EXTRAIT DU DOCUMENT:

> Daniel Tammet
Écrivain, il a notamment publié Je suis né un jour bleu, Chaque mot est un oiseau à qui l’on apprend à chanter, Fragments de paradis (Les Arènes, 2007, 2017 et 2020).
Vous qui avez exploré différents genres littéraires, qu’est-ce qui vous a poussé à écrire ce récit de croyant, Fragments de paradis ?
J’ai caressé ce projet pendant de nombreuses années, mais l’engagement intimiste qu’il impliquait me faisait hésiter. Puis la quarantaine est arrivée ! Quand on arrive à ce moment de mi-vie, on a suffisamment de recul sur son parcours pour en voir les grandes étapes. D’une certaine manière ce huitième ouvrage arrivait au moment où je m’étais libéré du poids de l’autisme, d’une certaine angoisse existentielle, et où je prenais conscience d’être vraiment l’auteur de ma vie. Ce défi de parler de ma foi à mon ami athée s’est doublé d’un autre challenge : écrire en français. D’abord parce que ce destinataire est francophone, mais aussi parce que ce choix linguistique allait également dans le sens de ma « renaissance intérieure ».

CONSIGNES:
[A] Selon l'entretien avec Daniel Tammet, pour quelles raisons a-t-il écrit Fragments de paradis en français ? Répondez en une à trois phrases.
[B] Répondez aux questions suivantes à partir de l'entretien avec Daniel Tammet :
(i) Chez quel éditeur ses trois livres cités ont-ils paru ?
(ii) Quel rang Fragments de paradis occupe-t-il parmi ses ouvrages ?
(iii) À qui s'adresse-t-il pour parler de sa foi ?
[C] Prolongez l'entretien avec Daniel Tammet à la suite de sa dernière phrase.
Les enregistrements n'interviennent pas dans ce travail.

ENREGISTREMENTS AFFICHÉS:
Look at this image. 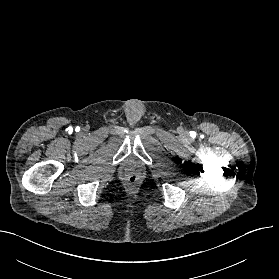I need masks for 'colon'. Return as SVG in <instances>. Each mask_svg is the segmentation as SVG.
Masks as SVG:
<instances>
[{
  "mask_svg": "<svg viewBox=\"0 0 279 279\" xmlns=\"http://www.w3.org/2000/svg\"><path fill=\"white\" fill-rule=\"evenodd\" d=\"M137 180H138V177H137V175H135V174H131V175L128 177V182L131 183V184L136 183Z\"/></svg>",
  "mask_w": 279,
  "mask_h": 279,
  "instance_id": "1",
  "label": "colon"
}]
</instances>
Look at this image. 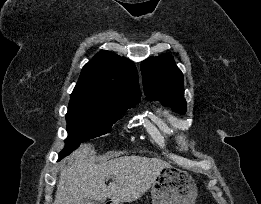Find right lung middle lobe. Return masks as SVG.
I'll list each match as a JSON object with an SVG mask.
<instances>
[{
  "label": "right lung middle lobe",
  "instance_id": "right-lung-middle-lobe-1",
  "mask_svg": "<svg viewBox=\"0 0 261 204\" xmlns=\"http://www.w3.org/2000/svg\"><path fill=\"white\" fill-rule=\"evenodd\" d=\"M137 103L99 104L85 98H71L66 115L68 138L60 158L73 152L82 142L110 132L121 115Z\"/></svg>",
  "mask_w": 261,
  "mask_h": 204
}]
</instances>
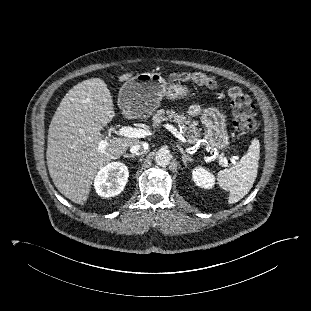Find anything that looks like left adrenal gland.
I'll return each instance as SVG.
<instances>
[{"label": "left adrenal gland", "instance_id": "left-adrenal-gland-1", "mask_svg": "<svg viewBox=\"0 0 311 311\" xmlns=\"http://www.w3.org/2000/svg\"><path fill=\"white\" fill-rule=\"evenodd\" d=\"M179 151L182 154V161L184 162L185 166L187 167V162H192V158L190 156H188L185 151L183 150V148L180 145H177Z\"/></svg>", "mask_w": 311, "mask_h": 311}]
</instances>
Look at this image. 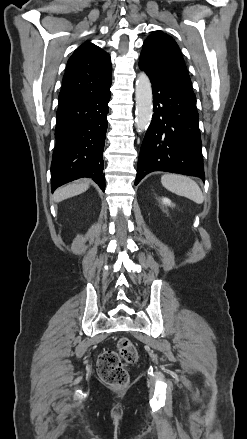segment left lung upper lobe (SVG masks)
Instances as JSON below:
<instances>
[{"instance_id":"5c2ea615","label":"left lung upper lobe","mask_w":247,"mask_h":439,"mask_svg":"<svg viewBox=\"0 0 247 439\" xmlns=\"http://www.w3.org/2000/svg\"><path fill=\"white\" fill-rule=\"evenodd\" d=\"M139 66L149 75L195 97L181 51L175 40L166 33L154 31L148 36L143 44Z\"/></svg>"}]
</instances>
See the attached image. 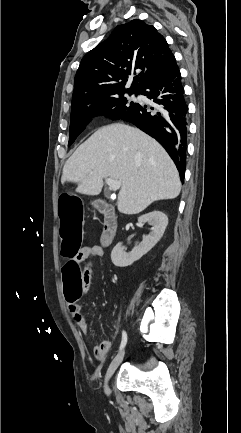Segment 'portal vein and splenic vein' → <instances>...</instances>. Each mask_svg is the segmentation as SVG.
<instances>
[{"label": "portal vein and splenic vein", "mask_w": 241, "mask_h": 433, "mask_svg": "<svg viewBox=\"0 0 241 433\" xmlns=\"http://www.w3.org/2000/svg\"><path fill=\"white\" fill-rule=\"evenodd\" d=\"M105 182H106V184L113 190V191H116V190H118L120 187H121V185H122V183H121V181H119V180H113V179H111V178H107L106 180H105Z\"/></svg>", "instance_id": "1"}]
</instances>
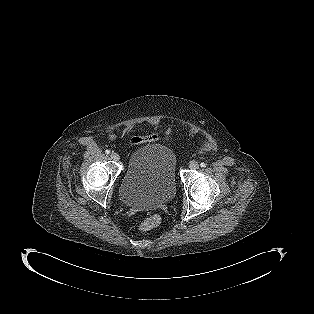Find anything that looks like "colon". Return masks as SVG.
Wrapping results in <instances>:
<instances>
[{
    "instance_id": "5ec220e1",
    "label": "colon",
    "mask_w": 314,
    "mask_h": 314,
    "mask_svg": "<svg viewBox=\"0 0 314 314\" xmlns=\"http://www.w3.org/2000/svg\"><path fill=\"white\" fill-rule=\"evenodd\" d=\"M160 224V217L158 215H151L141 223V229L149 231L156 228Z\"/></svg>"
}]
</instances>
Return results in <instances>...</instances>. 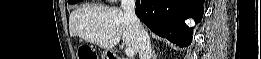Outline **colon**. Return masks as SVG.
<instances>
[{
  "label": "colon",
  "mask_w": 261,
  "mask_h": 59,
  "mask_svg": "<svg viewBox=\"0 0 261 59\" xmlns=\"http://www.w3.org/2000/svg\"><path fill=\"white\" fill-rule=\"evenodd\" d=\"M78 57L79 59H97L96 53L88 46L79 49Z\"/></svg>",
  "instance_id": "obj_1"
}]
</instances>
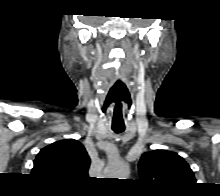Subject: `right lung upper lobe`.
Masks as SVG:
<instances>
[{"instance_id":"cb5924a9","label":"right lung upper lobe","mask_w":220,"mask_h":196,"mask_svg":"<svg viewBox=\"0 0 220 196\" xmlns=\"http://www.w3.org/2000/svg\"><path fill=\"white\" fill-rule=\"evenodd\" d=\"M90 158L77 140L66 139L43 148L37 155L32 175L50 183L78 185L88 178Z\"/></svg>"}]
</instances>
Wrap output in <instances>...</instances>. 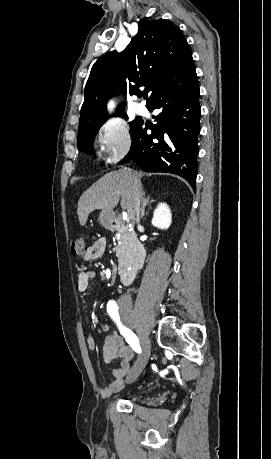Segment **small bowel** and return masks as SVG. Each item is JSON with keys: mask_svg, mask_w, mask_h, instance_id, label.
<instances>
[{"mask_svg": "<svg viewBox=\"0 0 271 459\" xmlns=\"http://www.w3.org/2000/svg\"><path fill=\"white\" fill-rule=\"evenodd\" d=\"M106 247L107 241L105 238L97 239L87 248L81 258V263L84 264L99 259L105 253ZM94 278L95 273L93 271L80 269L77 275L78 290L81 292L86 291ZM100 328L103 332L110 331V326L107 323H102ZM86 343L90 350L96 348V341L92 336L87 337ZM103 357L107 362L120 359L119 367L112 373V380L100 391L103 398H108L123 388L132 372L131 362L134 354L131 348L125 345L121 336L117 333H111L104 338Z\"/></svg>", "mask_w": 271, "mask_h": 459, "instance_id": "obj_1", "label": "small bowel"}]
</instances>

CORRIGÉ:
[A] Il a d'abord écrit en français parce que le destinataire du récit, son ami athée, est francophone. Ce choix linguistique allait aussi dans le sens de sa « renaissance intérieure ».

[B]
(i) Les Arènes.
(ii) C'est son huitième ouvrage.
(iii) À son ami athée.

[C]
Dans quelle mesure ?
Né sous le spectre autistique, je n’ai jamais considéré l’anglais comme une langue maternelle, mais bien plutôt étrangère. Faire le choix d’une langue totalement autre, le français, s’est imposé à moi à la fois comme un exercice littéraire (Nabokov notamment s’est prêté à une telle expérience), mais aussi comme une preuve de ma libération.
De quoi votre foi vous a-t-elle libéré ?
Avant de la rencontrer j’étais très angoissé, pris dans une hypersensibilité qui m’obligeait à me tenir en retrait d’un monde trop intense et trop violent, tout en souhaitant profondément rencontrer l’autre. Croire est venu apaiser ce rapport à la réalité, pour laquelle j’ai gardé une vision tout aussi riche, mais avec une nouvelle confiance que ce monde finalement veut mon bien. L’écriture est liée elle aussi à ce processus de vocation spirituelle. « J’écris » et « je crois » sont pour moi des mots qui vont ensemble… Car devenir un écrivain reconnu, eu égard du milieu d’où je viens, c’était aussi un vrai défi.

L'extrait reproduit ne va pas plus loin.